HUDDERSFIELD, West Yorkshire – A young Muslim law student is set to become the first beauty queen to walk down the catwalk in Miss England finals in a hijab.
“Wowwwwwww!!!! I can’t even comprehend how amazing it felt for my name to be announced as a finalist in the Miss England Finals 2018! Alhamdullilah,” Sara Iftekhar wrote on Instagram, The Daily Mail reported on Sunday, September 2.
“It was an incredible experience and something which I will never be able to forget. The opportunities which I have received with being a finalist in Miss England are opportunities which I would never have thought of and will forever be grateful for.”
The University of Huddersfield law student, who won Miss Huddersfield and Yorkshire’s Miss Popularity round, has launched Beauty with a Purpose charity.
The charity raises money to help unprivileged children around the world.
“I participated in Miss 2018 in order to show that beauty doesn’t have a definition, everyone is beautiful in their own ways, regardless of their weight, race, color or shape,” she wrote on her GoFundMe page.
Iftekhar, from Huddersfield, hopes to take the Miss England crown at Kelham Hall, in Nottinghamshire next week.
Sara will face fierce competition from 49 other beauty queens on Tuesday final.

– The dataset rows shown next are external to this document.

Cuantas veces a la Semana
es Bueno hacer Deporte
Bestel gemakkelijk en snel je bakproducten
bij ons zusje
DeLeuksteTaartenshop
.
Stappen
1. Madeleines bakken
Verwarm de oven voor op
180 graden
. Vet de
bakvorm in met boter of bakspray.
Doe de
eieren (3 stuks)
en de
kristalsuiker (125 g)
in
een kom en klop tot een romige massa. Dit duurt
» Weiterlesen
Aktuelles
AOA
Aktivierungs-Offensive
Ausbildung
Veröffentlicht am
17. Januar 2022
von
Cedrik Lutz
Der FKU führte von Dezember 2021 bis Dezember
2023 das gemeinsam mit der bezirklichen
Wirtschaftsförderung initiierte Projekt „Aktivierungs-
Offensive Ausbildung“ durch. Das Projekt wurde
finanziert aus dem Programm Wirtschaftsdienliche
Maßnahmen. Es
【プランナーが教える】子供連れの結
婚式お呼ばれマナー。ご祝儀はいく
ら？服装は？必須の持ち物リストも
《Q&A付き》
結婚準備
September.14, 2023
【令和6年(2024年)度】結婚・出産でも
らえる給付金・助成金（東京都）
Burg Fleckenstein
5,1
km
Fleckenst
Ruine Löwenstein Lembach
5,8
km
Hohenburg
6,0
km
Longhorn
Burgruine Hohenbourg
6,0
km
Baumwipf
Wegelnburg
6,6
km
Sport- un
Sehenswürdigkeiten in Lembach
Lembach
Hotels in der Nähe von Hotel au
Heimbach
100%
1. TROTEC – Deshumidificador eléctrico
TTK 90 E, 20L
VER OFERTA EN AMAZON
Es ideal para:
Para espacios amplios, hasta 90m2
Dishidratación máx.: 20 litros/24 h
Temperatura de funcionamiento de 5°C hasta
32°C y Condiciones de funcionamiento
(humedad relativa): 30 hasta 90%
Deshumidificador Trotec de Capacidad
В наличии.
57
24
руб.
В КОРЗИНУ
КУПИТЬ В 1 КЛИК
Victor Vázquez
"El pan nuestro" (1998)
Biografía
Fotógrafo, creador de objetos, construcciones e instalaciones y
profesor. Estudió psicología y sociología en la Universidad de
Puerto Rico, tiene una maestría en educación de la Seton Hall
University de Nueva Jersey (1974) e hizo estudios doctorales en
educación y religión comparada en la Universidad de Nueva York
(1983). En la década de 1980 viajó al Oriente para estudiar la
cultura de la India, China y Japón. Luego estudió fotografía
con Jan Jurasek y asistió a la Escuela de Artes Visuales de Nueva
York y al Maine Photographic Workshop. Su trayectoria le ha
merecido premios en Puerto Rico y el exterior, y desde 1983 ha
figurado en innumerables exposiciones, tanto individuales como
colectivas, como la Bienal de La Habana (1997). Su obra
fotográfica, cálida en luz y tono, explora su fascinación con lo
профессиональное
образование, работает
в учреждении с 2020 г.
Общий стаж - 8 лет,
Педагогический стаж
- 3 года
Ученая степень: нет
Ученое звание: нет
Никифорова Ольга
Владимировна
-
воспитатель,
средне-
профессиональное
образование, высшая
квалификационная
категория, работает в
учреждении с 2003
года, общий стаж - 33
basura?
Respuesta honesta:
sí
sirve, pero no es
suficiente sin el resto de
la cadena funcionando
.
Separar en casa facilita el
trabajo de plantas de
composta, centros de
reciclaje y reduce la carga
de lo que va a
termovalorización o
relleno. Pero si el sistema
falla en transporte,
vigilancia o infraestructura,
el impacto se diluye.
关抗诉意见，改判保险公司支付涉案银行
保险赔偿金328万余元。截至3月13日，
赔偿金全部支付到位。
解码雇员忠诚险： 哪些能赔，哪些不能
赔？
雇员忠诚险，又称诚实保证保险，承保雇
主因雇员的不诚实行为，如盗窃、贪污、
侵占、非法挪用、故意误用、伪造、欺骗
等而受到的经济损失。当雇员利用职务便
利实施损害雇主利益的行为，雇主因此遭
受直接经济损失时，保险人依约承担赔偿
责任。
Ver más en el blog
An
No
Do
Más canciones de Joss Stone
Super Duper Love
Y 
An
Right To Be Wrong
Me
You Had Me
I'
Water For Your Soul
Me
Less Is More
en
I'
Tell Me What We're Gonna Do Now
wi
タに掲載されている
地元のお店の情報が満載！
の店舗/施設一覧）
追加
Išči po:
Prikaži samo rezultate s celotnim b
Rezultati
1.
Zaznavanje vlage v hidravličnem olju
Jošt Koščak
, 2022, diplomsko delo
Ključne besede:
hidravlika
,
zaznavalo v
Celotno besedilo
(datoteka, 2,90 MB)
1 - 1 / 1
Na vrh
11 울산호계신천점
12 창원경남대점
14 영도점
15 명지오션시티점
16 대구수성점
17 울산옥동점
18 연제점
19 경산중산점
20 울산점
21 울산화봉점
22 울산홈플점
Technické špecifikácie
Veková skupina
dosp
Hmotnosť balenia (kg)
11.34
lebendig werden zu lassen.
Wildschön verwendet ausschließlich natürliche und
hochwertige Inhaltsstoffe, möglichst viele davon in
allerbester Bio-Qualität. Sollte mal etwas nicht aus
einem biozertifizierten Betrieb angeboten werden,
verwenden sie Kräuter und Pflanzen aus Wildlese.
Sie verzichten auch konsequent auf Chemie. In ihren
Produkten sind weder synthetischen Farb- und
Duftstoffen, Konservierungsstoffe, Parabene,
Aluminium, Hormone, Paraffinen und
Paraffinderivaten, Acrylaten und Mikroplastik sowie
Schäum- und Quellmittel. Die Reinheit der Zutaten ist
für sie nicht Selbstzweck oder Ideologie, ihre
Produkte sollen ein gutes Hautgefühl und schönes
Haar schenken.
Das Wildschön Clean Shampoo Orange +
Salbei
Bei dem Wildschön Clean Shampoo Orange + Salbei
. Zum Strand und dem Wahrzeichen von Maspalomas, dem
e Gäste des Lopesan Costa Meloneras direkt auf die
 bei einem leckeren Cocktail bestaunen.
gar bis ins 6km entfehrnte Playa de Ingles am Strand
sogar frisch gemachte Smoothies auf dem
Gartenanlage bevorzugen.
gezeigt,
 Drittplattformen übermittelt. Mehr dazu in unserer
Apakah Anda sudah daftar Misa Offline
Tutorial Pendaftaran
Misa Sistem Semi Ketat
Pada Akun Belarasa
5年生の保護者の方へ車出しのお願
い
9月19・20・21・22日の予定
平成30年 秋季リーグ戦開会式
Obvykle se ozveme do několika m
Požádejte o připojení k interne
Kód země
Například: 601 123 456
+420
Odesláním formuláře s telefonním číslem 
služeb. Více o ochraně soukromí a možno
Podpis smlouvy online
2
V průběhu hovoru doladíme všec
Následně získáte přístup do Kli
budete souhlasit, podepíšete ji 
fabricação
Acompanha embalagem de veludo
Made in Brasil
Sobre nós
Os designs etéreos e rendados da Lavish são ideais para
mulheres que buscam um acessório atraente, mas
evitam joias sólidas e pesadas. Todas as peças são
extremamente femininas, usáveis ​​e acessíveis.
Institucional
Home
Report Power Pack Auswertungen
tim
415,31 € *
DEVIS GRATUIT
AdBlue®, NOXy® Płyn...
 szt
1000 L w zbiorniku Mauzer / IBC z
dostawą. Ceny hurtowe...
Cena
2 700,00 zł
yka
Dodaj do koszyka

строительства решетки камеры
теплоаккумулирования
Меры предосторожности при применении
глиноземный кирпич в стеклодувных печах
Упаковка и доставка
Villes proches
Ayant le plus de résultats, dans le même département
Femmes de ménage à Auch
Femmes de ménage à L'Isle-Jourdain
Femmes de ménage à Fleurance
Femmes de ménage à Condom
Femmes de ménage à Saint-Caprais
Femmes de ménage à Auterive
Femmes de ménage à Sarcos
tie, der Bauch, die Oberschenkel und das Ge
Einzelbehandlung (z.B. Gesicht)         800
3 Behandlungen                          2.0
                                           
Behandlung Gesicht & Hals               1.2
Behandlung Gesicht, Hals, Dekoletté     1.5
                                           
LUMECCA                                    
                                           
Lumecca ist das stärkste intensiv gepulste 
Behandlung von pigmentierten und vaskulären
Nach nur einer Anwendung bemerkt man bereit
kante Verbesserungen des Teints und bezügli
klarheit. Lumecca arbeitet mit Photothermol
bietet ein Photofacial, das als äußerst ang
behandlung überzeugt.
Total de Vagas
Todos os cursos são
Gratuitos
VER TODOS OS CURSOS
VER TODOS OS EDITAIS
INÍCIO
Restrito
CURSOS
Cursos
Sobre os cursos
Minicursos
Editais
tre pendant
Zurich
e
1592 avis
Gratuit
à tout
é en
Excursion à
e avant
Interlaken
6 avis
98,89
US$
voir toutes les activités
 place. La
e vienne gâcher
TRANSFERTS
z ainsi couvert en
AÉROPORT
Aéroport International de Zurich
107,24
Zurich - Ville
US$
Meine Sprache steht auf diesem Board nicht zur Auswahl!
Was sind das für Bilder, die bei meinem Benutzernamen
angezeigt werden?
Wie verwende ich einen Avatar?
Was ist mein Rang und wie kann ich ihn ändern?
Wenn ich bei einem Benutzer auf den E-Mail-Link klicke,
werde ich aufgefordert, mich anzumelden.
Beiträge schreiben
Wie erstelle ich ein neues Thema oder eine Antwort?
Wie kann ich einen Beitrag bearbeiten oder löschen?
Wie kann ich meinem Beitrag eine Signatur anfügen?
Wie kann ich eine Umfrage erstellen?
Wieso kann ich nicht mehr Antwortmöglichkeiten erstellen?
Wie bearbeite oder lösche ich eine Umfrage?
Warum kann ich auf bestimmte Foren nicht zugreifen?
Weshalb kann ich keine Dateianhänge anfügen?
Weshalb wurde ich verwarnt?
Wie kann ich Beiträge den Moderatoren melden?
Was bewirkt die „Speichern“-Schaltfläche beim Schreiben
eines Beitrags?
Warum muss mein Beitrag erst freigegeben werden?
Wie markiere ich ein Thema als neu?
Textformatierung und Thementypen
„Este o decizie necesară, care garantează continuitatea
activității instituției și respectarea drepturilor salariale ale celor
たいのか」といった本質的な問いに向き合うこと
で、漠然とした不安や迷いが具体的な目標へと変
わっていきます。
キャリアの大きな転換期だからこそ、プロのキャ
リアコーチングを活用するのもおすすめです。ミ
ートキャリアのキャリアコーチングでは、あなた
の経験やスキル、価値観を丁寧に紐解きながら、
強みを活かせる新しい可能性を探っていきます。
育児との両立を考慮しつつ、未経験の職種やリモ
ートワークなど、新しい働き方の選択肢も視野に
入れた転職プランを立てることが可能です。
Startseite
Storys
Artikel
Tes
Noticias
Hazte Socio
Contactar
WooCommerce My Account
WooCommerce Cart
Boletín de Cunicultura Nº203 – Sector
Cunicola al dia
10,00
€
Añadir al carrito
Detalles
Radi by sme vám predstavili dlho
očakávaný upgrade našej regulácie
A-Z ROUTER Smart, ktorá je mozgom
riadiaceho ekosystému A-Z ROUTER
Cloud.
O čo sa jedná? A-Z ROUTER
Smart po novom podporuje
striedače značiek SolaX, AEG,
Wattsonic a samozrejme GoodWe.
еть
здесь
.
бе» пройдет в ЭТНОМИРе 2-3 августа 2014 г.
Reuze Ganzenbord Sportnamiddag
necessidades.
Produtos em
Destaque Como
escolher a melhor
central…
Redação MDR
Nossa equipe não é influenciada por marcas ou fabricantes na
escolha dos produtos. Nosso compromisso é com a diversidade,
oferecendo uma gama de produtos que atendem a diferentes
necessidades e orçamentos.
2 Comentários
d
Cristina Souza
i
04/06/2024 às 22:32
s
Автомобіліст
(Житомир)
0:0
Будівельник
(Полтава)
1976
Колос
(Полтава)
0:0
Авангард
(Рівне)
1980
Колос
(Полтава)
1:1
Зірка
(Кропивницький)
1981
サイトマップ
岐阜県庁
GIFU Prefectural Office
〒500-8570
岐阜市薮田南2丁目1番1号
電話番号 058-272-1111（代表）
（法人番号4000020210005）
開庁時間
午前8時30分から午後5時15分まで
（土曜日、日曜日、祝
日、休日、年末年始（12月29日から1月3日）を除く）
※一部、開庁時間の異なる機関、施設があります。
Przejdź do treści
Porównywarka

If she wins, she’ll go to Sanya in China to represent England at Miss World.
“My Miss England journey has been so so amazing and an experience which I never thought I would be part of,” she wrote on Instagram.
“I still feel honored to be one of the amazing girls in the top 50 chosen out of 22,000 women.
“I just can’t wait to see where this journey takes me.”
The holy Qur’an encourages both men and women to dress modestly. Islam has strongly emphasized the concept of decency and modesty. In many authentic hadiths, it has been quoted that “modesty is a part of faith”.
Islam is the religion of morals. It keeps women’s honor and dignity raises her status and preserves her chastity.
It also intends to safeguard Muslim women from all attempts to render them into mere beauty objects.
According to Muslim scholars, the Islamic Shari`ah obligates covering the `awrah and protecting honors.
In these contests, the contestants are demanded to display their God-given architecture for the whole world to review and this is absolutely haram.
Therefore, neither Muslim individuals nor the Islamic states are allowed to organize or participate in these contests.